-------- Data provided
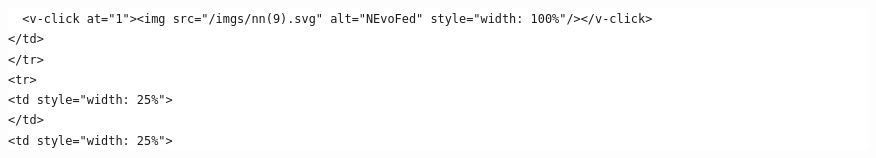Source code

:       <v-click at="1"><img src="/imgs/nn(9).svg" alt="NEvoFed" style="width: 100%"/></v-click>
    </td>
    </tr>
    <tr>
    <td style="width: 25%">
    </td>
    <td style="width: 25%">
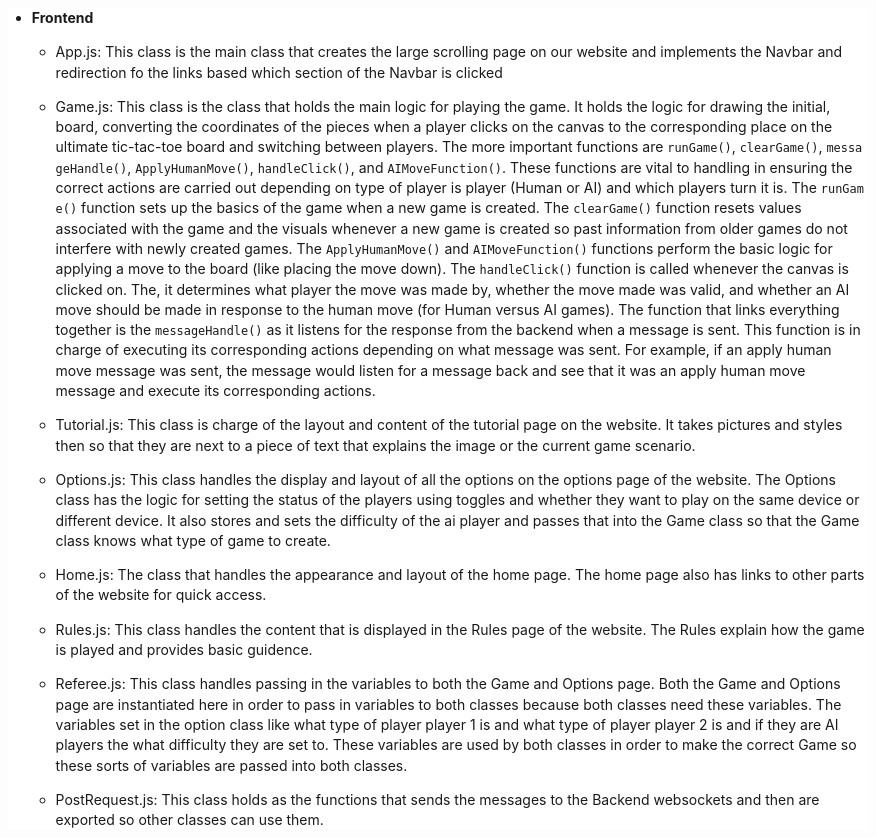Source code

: * **Frontend**
  * App.js: This class is the main class that creates the large scrolling page on our
    website and implements the Navbar and redirection fo the links based which
    section of the Navbar is clicked
    
  * Game.js: This class is the class that holds the main logic for playing the game. 
    It holds the logic for drawing the initial, board, converting the coordinates of the 
    pieces when a player clicks on the canvas to the corresponding place on the ultimate 
    tic-tac-toe board and switching between players.
    The more important functions are `runGame()`,  `clearGame()`, `messageHandle()`, 
    `ApplyHumanMove()`, `handleClick()`, and `AIMoveFunction()`. These functions are vital to handling
    in ensuring the correct actions are carried out depending on type of player is player
    (Human or AI) and which players turn it is. The `runGame()` function sets up the basics of the game
    when a new game is created. The `clearGame()` function resets values associated with the game and the 
    visuals whenever a new game is created so past information from older games do not interfere with newly
    created games. The `ApplyHumanMove()` and `AIMoveFunction()` functions perform the basic logic for applying
    a move to the board (like placing the move down). The `handleClick()` function is called whenever the canvas is clicked on.
    The, it determines what player the move was made by, whether the move made was valid, and whether an AI move should be 
    made in response to the human move (for Human versus AI games). The function that links everything together
    is the `messageHandle()` as it listens for the response from the backend when a message
    is sent. This function is in charge of executing its corresponding actions depending on what
    message was sent. For example, if an apply human move message was sent, the message would
    listen for a message back and see that it was an apply human move message and execute
    its corresponding actions.
    
  * Tutorial.js: This class is charge of the layout and content of the tutorial
    page on the website. It takes pictures and styles then so that they are next to a piece
    of text that explains the image or the current game scenario.
    
  * Options.js: This class handles the display and layout of all the options on the options page of the
    website. The Options class has the logic for setting the status of the players using toggles
    and whether they want to play on the same device or different device. It also 
    stores and sets the difficulty of the ai player and passes that into the Game class so that
    the Game class knows what type of game to create. 
    
  * Home.js: The class that handles the appearance and layout of the home page. The
    home page also has links to other parts of the website for quick access.
    
  * Rules.js: This class handles the content that is displayed in the Rules page of the
    website. The Rules explain how the game is played and provides basic guidence.
    
  * Referee.js: This class handles passing in the variables to both the Game and Options page.
    Both the Game and Options page are instantiated here in order to pass in variables to both
    classes because both classes need these variables. The variables set in the option class
    like what type of player player 1 is and what type of player player 2 is and if they are 
    AI players the what difficulty they are set to. These variables are used by both classes in order
    to make the correct Game so these sorts of variables are passed into both classes.
    
  * PostRequest.js: This class holds as the functions that sends the messages to the Backend websockets
    and then are exported so other classes can use them.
----------------
Exercise directions.
Print the records from their first line up to and including the line containing "its corresponding actions.", and leave the pictures out.

Task output.
Source code

:       <v-click at="1"><img src="/imgs/nn(9).svg" alt="NEvoFed" style="width: 100%"/></v-click>
    </td>
    </tr>
    <tr>
    <td style="width: 25%">
    </td>
    <td style="width: 25%">
Source code

: * **Frontend**
  * App.js: This class is the main class that creates the large scrolling page on our
    website and implements the Navbar and redirection fo the links based which
    section of the Navbar is clicked
    
  * Game.js: This class is the class that holds the main logic for playing the game. 
    It holds the logic for drawing the initial, board, converting the coordinates of the 
    pieces when a player clicks on the canvas to the corresponding place on the ultimate 
    tic-tac-toe board and switching between players.
    The more important functions are `runGame()`,  `clearGame()`, `messageHandle()`, 
    `ApplyHumanMove()`, `handleClick()`, and `AIMoveFunction()`. These functions are vital to handling
    in ensuring the correct actions are carried out depending on type of player is player
    (Human or AI) and which players turn it is. The `runGame()` function sets up the basics of the game
    when a new game is created. The `clearGame()` function resets values associated with the game and the 
    visuals whenever a new game is created so past information from older games do not interfere with newly
    created games. The `ApplyHumanMove()` and `AIMoveFunction()` functions perform the basic logic for applying
    a move to the board (like placing the move down). The `handleClick()` function is called whenever the canvas is clicked on.
    The, it determines what player the move was made by, whether the move made was valid, and whether an AI move should be 
    made in response to the human move (for Human versus AI games). The function that links everything together
    is the `messageHandle()` as it listens for the response from the backend when a message
    is sent. This function is in charge of executing its corresponding actions depending on what
    message was sent. For example, if an apply human move message was sent, the message would
    listen for a message back and see that it was an apply human move message and execute
    its corresponding actions.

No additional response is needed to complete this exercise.